▸ What you have to do
Format every text line in the listing as a JSON list of strings, one string per line, with blank lines omitted. Leave the pictures out of the list.

▸ Material for the task

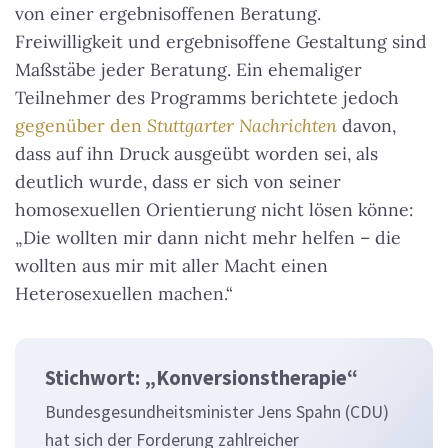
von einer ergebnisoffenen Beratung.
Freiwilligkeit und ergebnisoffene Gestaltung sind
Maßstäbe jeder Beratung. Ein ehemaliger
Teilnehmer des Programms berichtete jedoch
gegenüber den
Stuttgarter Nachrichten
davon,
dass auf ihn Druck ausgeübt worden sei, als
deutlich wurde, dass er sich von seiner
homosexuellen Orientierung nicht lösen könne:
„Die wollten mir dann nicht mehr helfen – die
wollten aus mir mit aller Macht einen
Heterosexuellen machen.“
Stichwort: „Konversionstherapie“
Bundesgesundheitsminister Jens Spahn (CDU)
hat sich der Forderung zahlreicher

▸ Result for this task
[
  "von einer ergebnisoffenen Beratung.",
  "Freiwilligkeit und ergebnisoffene Gestaltung sind",
  "Maßstäbe jeder Beratung. Ein ehemaliger",
  "Teilnehmer des Programms berichtete jedoch",
  "gegenüber den",
  "Stuttgarter Nachrichten",
  "davon,",
  "dass auf ihn Druck ausgeübt worden sei, als",
  "deutlich wurde, dass er sich von seiner",
  "homosexuellen Orientierung nicht lösen könne:",
  "„Die wollten mir dann nicht mehr helfen – die",
  "wollten aus mir mit aller Macht einen",
  "Heterosexuellen machen.“",
  "Stichwort: „Konversionstherapie“",
  "Bundesgesundheitsminister Jens Spahn (CDU)",
  "hat sich der Forderung zahlreicher"
]